The death penalty continues to be imposed against LGBTIQ persons in Asia, with Iran being the most prolific in terms of carrying out executions. In early 2022, reports indicated that two gay men were executed on charges of ‘sodomy’ after they spent several years on the death row. Further, in August 2022, two women belonging to the LGBTIQ community were arrested by the Revolutionary Court of Urumieh, in the West Azerbaijan Province of Iran, and were sentenced to death under the charges of spreading “corruption on earth.” Experts have expressed their concern about the arrests being based on their involvement in LGBTIQ rights activism and non-normative gender expression. Reports have pointed out that the vague provision of efsad-e-fel-arz  or ‘corruption on Earth’ while not containing any explicit reference to sexual orientation, gender identity and expression, or sex characteristics (SOGIESC), has been used against LGBTIQ individuals.

International human rights law and standards

In 2017, the UN Human Rights Council passed a resolution condemning the imposition of the death penalty for consensual same-sex sexual conduct. The resolution urged member States that continue to retain the death penalty to ensure that it is not “applied arbitrarily or in a discriminatory manner.”

Further, several UN Treaty Bodies and a number of Special Procedures of the UN Human Rights Council have called attention to the ways in which the criminalization of consensual same-sex sexual conduct legitimizes prejudice and exposes people to hate crimes and police abuse, and have recognized that it can lead to torture and other ill-treatment. Further, the UN Working Group on Arbitrary Detention has noted that detaining someone under laws that criminalize consensual same-sex sexual activity, including under vague legal provisions, breaches international law.

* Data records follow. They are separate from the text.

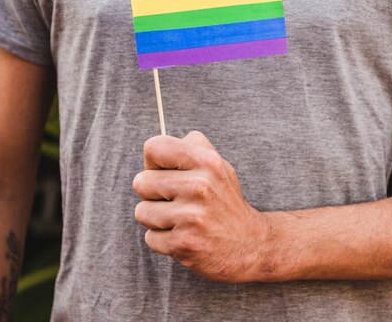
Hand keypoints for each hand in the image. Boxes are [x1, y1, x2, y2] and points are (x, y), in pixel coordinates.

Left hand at [133, 131, 270, 282]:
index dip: (154, 162)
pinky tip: (185, 237)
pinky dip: (163, 241)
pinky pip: (150, 238)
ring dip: (156, 219)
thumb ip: (193, 146)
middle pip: (140, 182)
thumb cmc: (225, 202)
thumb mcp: (219, 166)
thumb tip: (157, 146)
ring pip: (141, 211)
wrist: (251, 245)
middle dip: (153, 194)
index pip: (153, 147)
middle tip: (177, 201)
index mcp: (207, 162)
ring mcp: (191, 217)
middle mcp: (199, 186)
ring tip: (181, 220)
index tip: (167, 174)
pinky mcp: (183, 244)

In 2016, the Report of the Special Rapporteur on torture took note of the unique experiences of LGBTI persons and noted that victims of violence “face significant hurdles in accessing justice and reparations, including absence of or shortcomings in domestic legal frameworks to hold perpetrators accountable, and practical obstacles such as the significant expense involved in accessing court.” The UN Human Rights Committee has recommended that states must ensure “LGBT persons have access to justice, and that all allegations of attacks and threats against individuals targeted because of their sexual orientation or gender identity are thoroughly investigated.” In its General Recommendation on Access to Justice in 2015, the CEDAW Committee noted that “discrimination against women is compounded by intersecting factors”, one of which was “being lesbian, bisexual, transgender women or intersex persons. These intersecting factors make it more difficult for women from those groups to gain access to justice.”


There is growing evidence that the existence of implicit bias within the criminal justice system often leads to arbitrary and unjust application of the death penalty against LGBTIQ persons. All countries that continue to retain the death penalty for consensual same-sex sexual conduct must abolish the death penalty and introduce a moratorium on its use, as a necessary first step towards abolition. Further, authorities must ensure that all necessary safeguards are in place in order to ensure access to legal representation, fair trials and judicial transparency for those currently facing the death penalty in connection with their real or perceived sexual orientation and/or gender identity. Lastly, laws criminalizing consensual same-sex sexual conduct must be repealed including vague and broadly defined provisions that can be misused against individuals based on their real or purported SOGIESC.